[Assignment] Rewrite the data below with every "highest" replaced by "largest" and nothing else changed, and leave the pictures out.

Chart comprehension data:

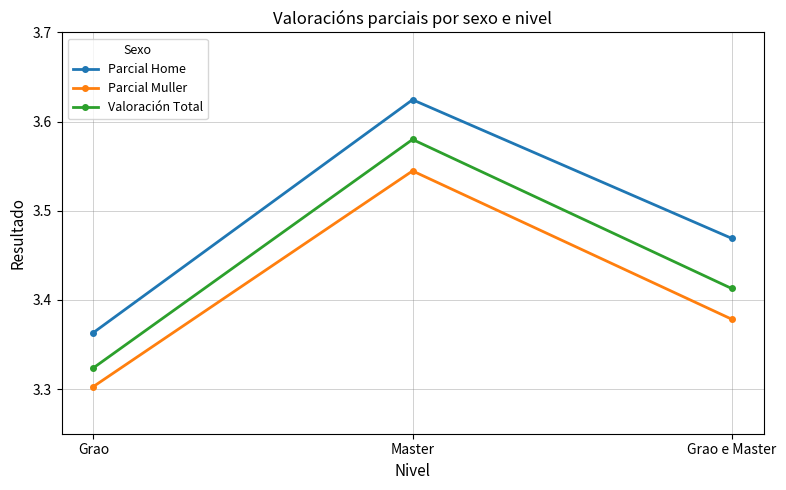

Rank the categories by Valoración Total value from highest to lowest.

Master, Grao e Master, Grao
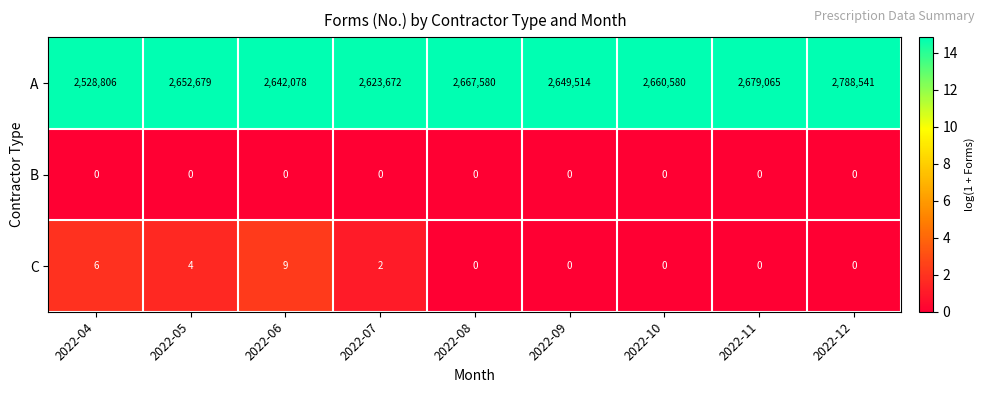

Between 2022-07 and 2022-11, which series saw the biggest shift?

A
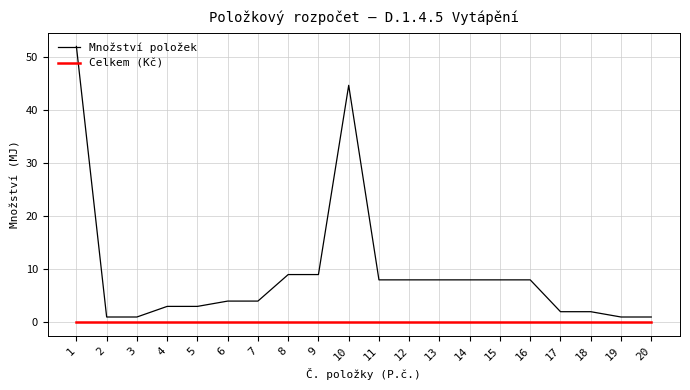

The value of Celkem (Kč) at 14 is 0.0. True or false?

True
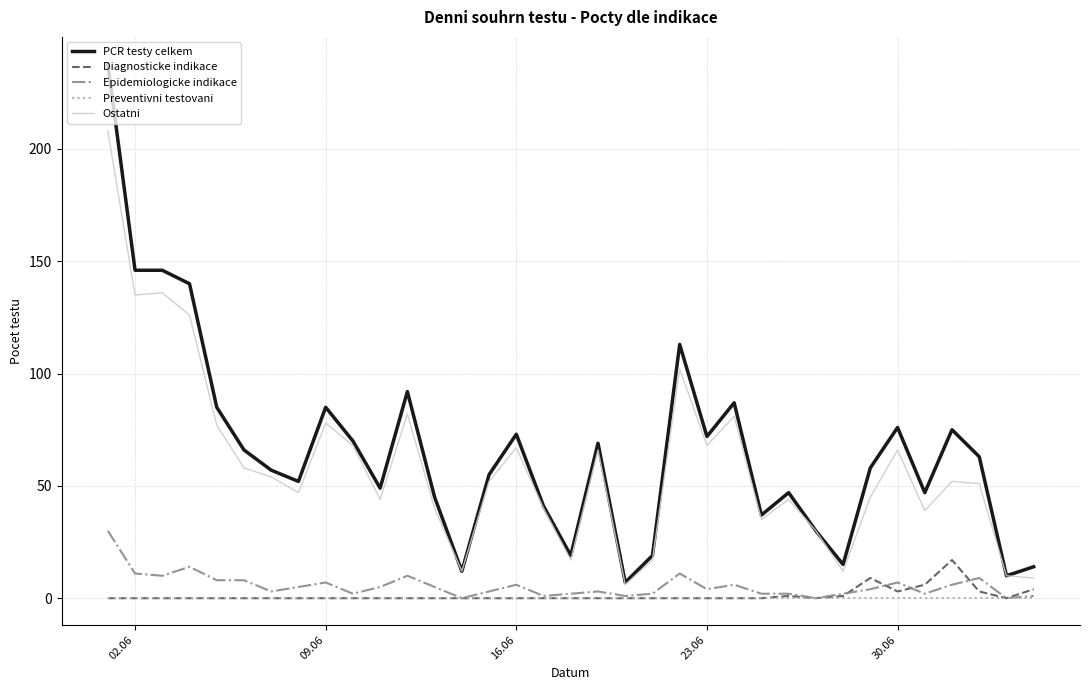

List the series in order of their peak value, highest first.

PCR testy celkem, Ostatni, Epidemiologicke indikace, Diagnosticke indikace, Preventivni testovani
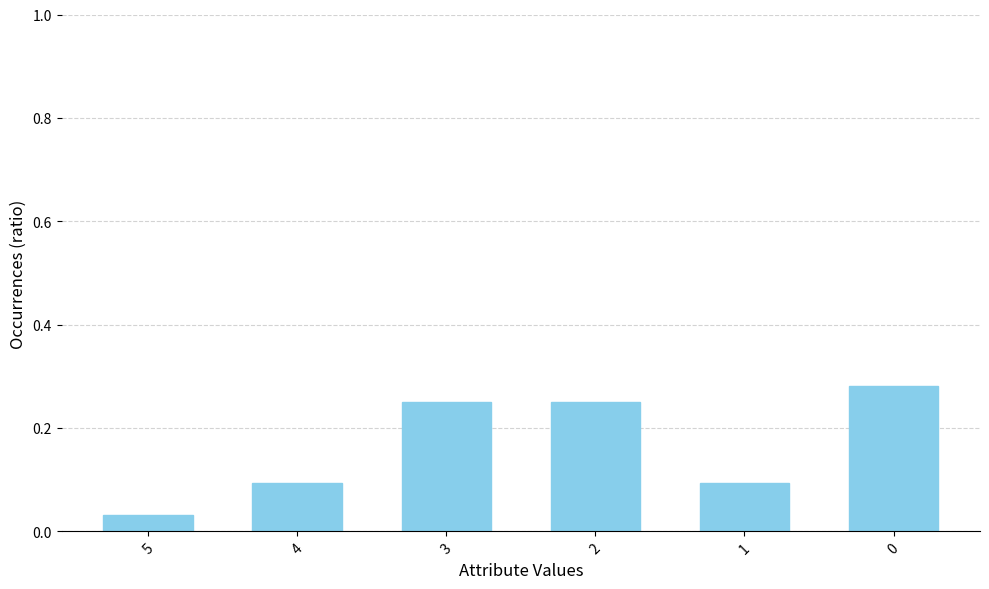

Count the values in the range 0 to 1.

6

[Task response]
Rank the categories by Valoración Total value from largest to lowest.

Master, Grao e Master, Grao

Between 2022-07 and 2022-11, which series saw the biggest shift?

A

The value of Celkem (Kč) at 14 is 0.0. True or false?

True

List the series in order of their peak value, largest first.

PCR testy celkem, Ostatni, Epidemiologicke indikace, Diagnosticke indikace, Preventivni testovani

Count the values in the range 0 to 1.

6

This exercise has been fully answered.